Canada’s record on addressing human-induced climate change over the past decade mirrors the global record of setting unrealistic goals for lowering industrial greenhouse gas emissions and then failing to meet them.

Under the emission reduction targets set by both the Stephen Harper and Justin Trudeau governments, Canada’s emissions are supposed to be 17% below 2005 levels, or 606 megatonnes (Mt) annually, by the end of this year.

Current emissions are 716 Mt annually, based on the latest available federal data which are for 2017, meaning we’re 110 Mt, or 18.2%, above where we’re supposed to be in 2020.

Conrad Black: What did Canadians do to deserve this government?

Parliament Hill in Ottawa is viewed from the shores of Gatineau, Que., in a file photo from Oct. 22, 2013. Sean Kilpatrick/The Canadian Press

Faced with the situation in Canada, questions arise that disturb a nation, as well as, What did the Canadians do to deserve this government?
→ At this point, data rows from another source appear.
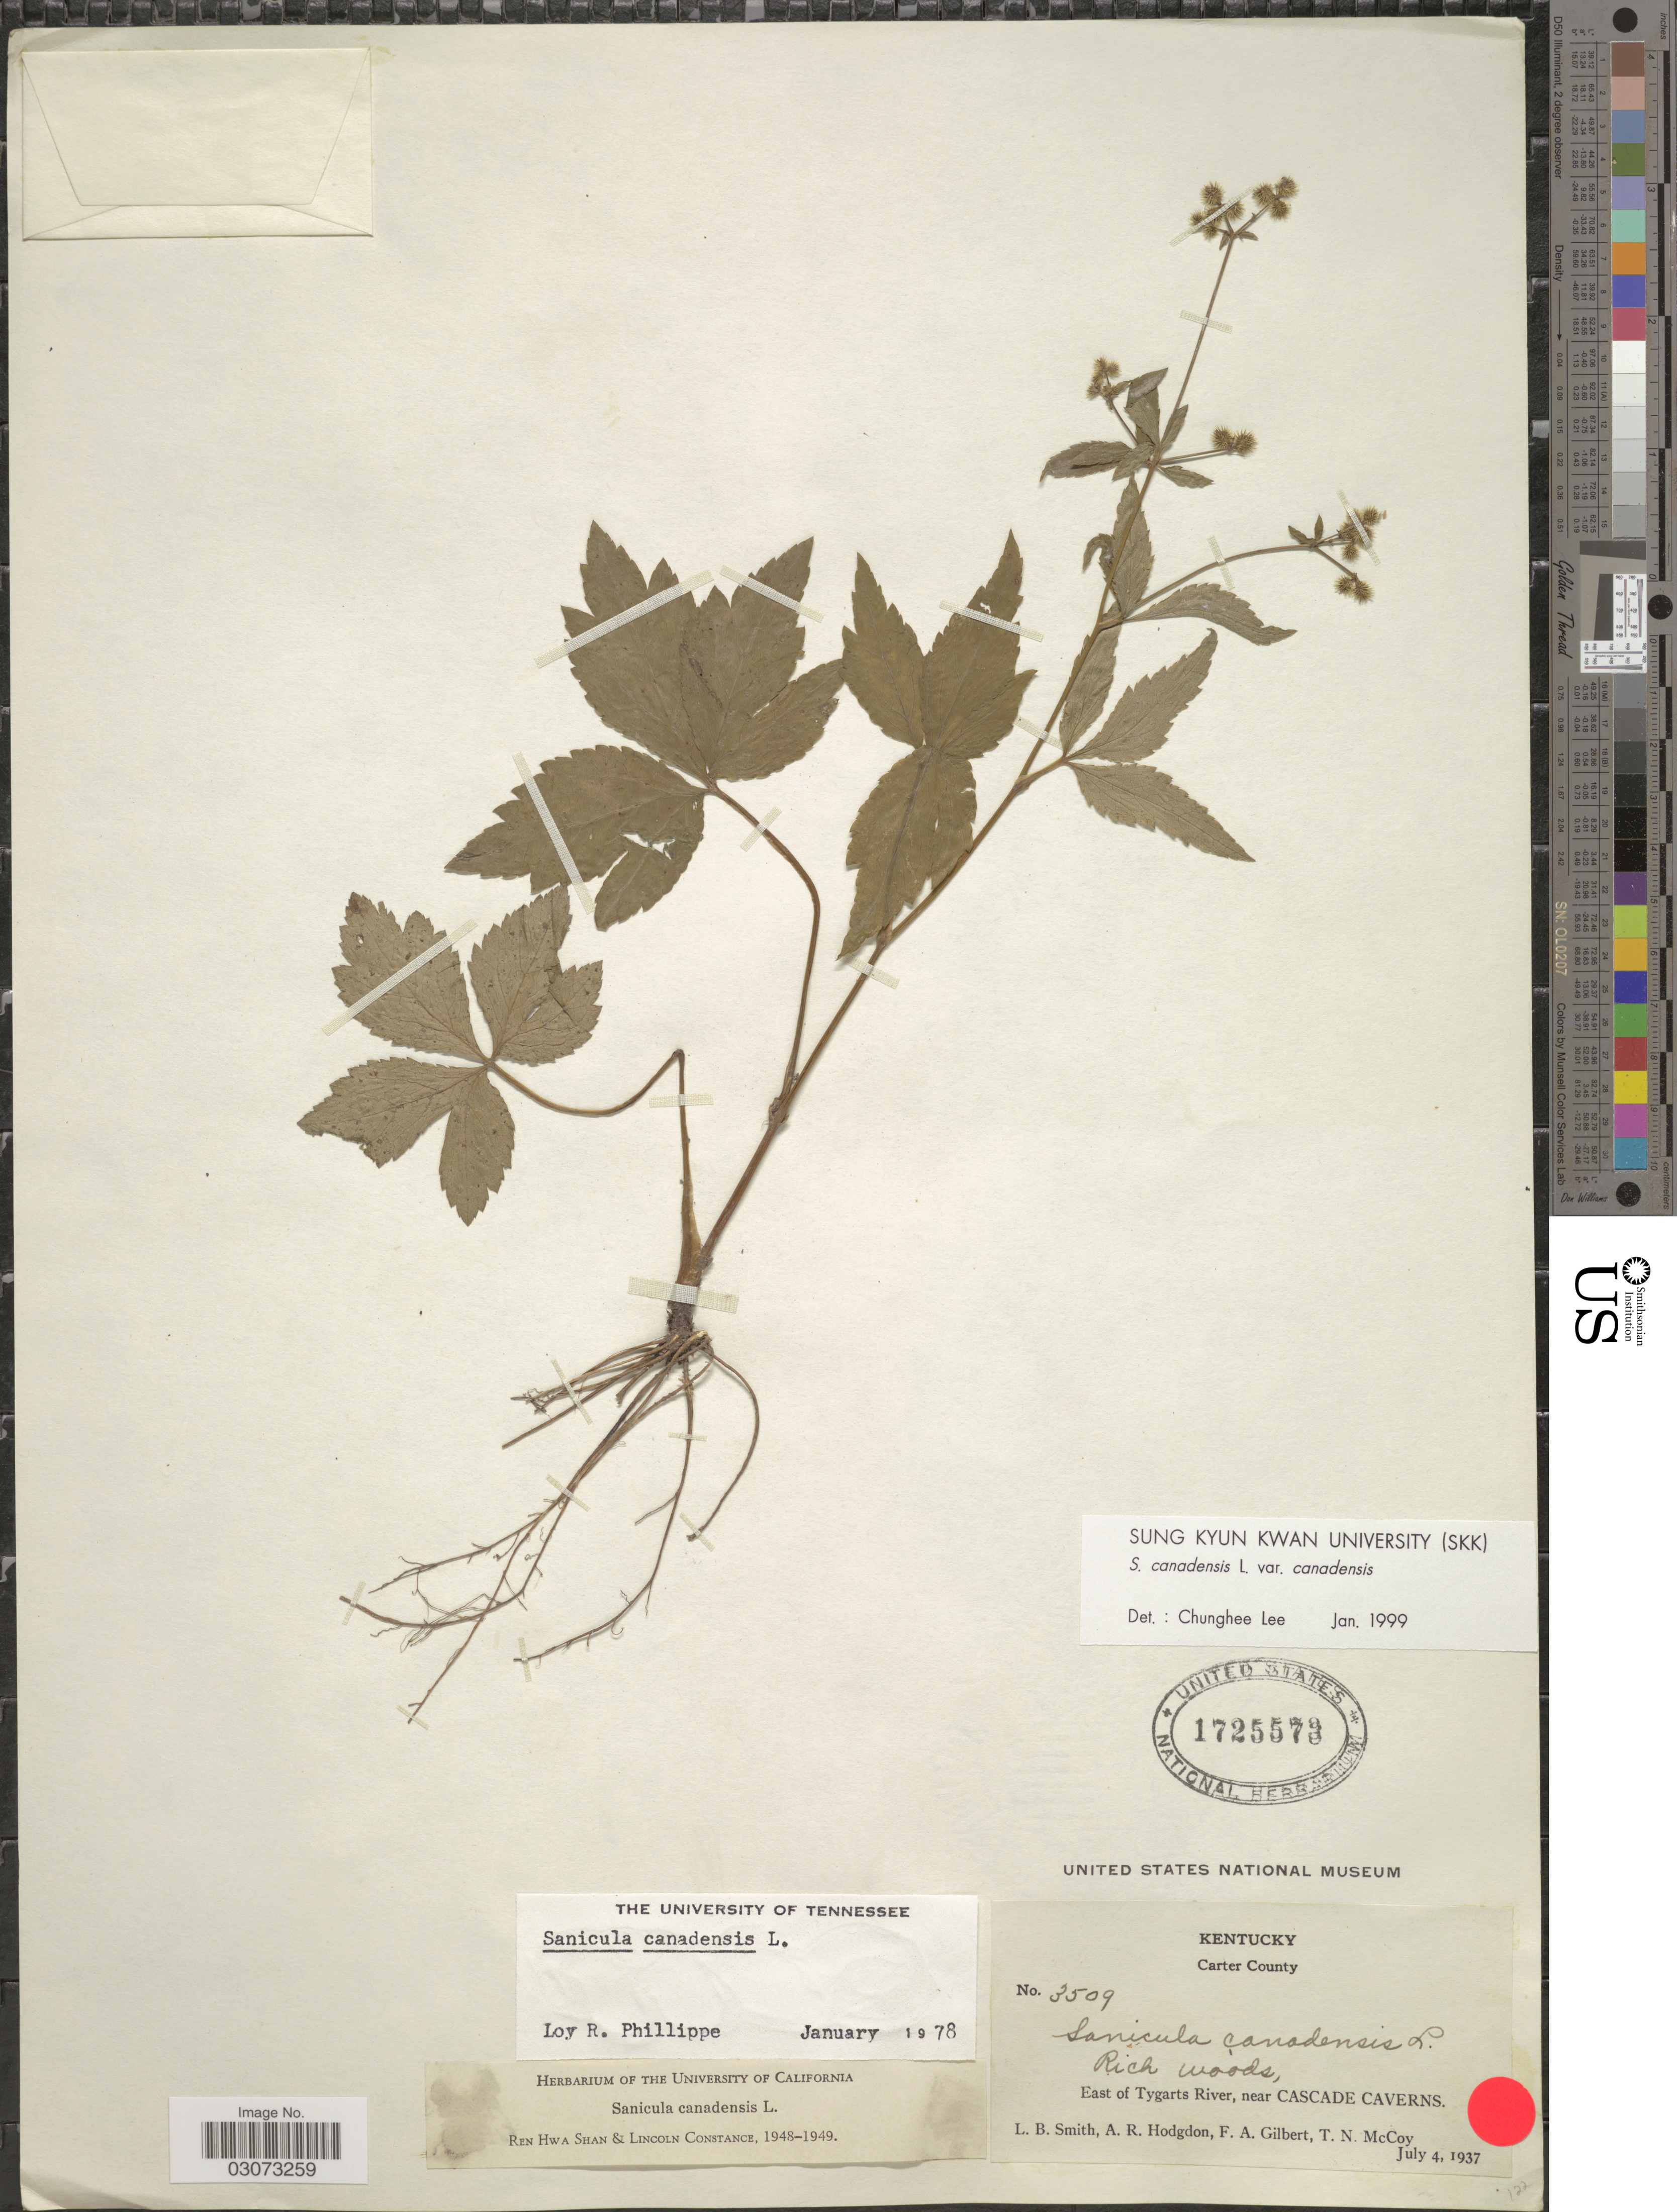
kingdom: Plantae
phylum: Tracheophyta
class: Magnoliopsida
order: Apiales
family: Apiaceae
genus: Sanicula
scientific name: Sanicula canadensis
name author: L.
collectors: L. Smith, A. R. Hodgdon, F. A. Gilbert & T. N. McCoy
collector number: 3509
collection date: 1937-07-04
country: United States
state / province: Kentucky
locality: Carter County. Rich woods, East of Tygarts River, near Cascade Caverns.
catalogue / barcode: US 1725573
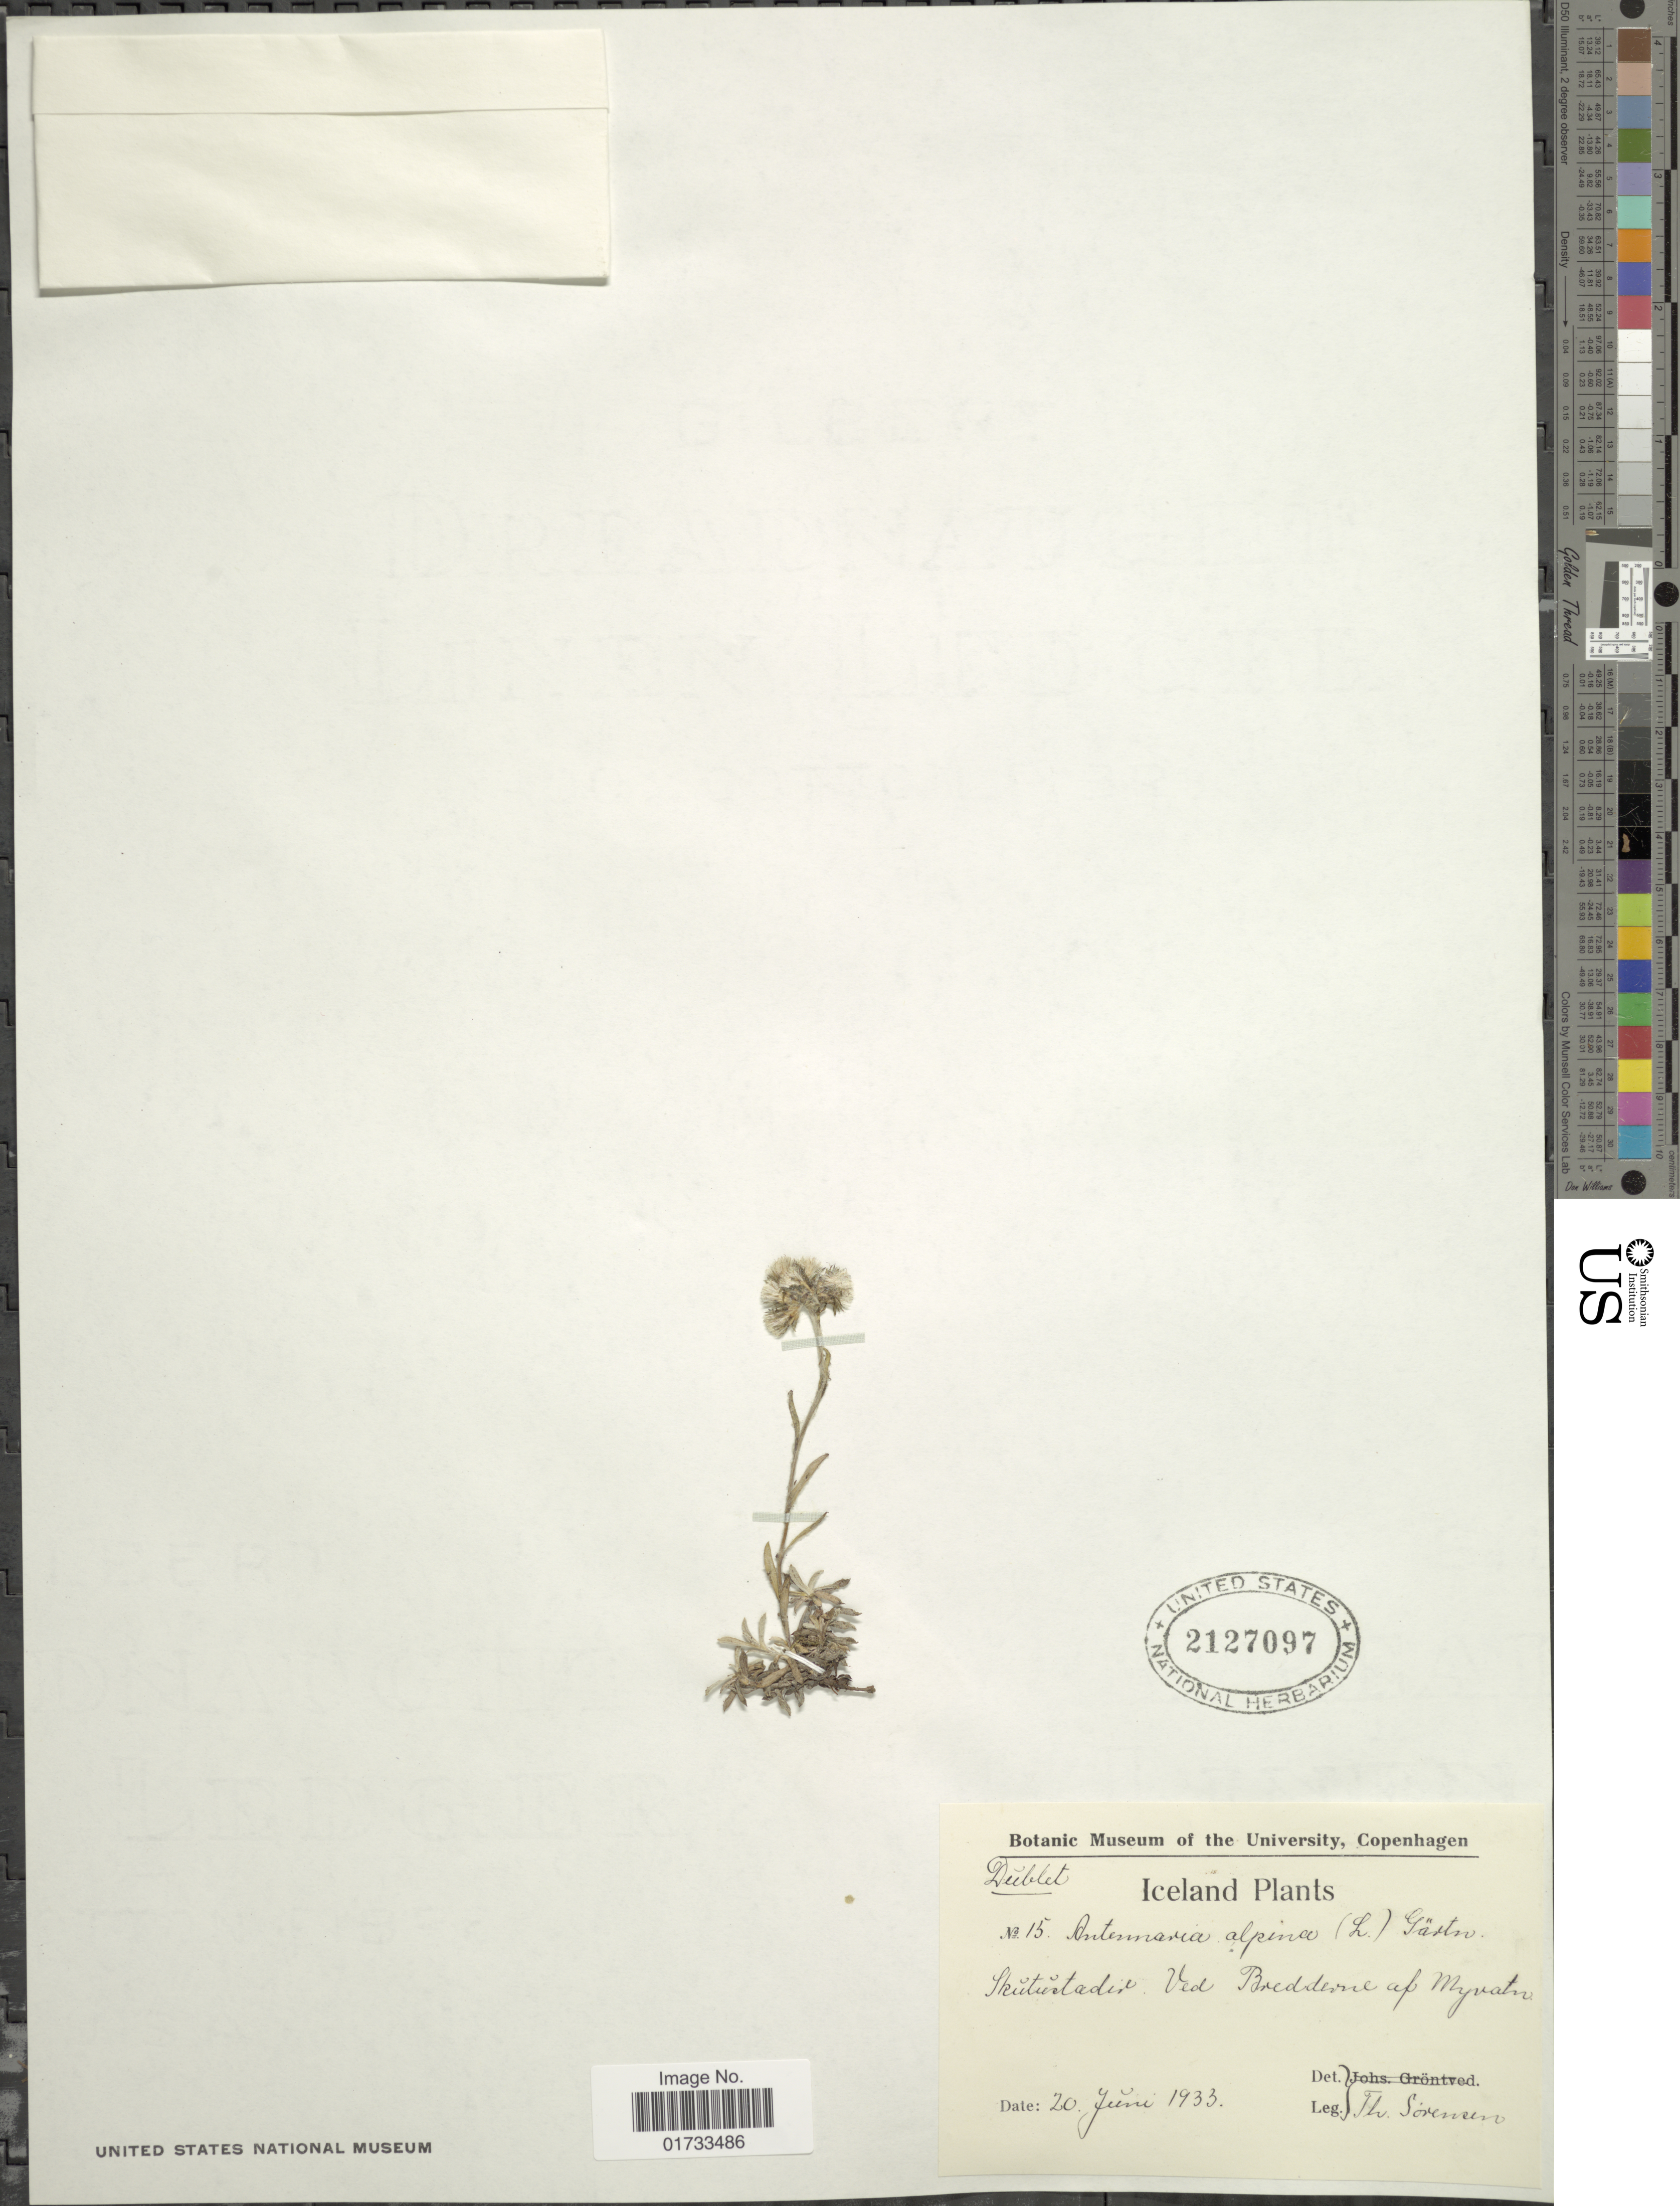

In this regard, it has been said that Canada is a great country that crosses the desert of self-chosen and wrong leadership. Likewise, it has been indicated that there is no vision except topics and quixotry.

Thus, it is appropriate to mention some main points in the resource policy, as well as, like China and India, which represent almost 40 percent of the world’s population, settled in the search for economic growth 30 to 40 years ago years, increasing the demand for basic and precious metals, energy and forest products so that they were much closer to being seller markets than consumer markets, a confluence of unforeseen circumstances assaulted the oil and gas industry. After the decisive defeat of the international left in the Cold War, the disintegration of the Soviet Union, the collapse of international communism and the defection of China to the virtues of a market economy, the international left, evicted from power and even from the Intellectual respectability, collected in the field of conservationists, those who cared more for the environment.


What Canada should do

Elite talent: The private school education of NHL All-Stars

Edmonton's Connor McDavid scores a highlight reel goal against Morgan Rielly's Toronto Maple Leafs. McDavid is one of 15 North American skaters named to this year's NHL All Star game who attended private school. (Claus Andersen/Getty Images)


An extraordinary proportion of players named to this year’s team attended pricey private schools


Of the 37 North American players named to this year’s NHL All-Star game or filling in as replacements, 15 — or 40 per cent — attended private school. It’s a statistic that reinforces the notion that hockey, particularly at its very highest levels, is increasingly a sport not just for those who can afford it, but for those in the highest tax brackets.

Some attended athletic academies. The Oilers’ Connor McDavid attended Premier Elite Athletes’ Collegiate, a now-defunct private school in the Toronto area with an annual tuition that ranged from $15,500 to $27,000. The Maple Leafs’ Mitch Marner went to The Hill Academy in Vaughan, Ont., (where Prep Hockey tuition is currently $13,000) and later Blyth Academy (where tuition is $15,995).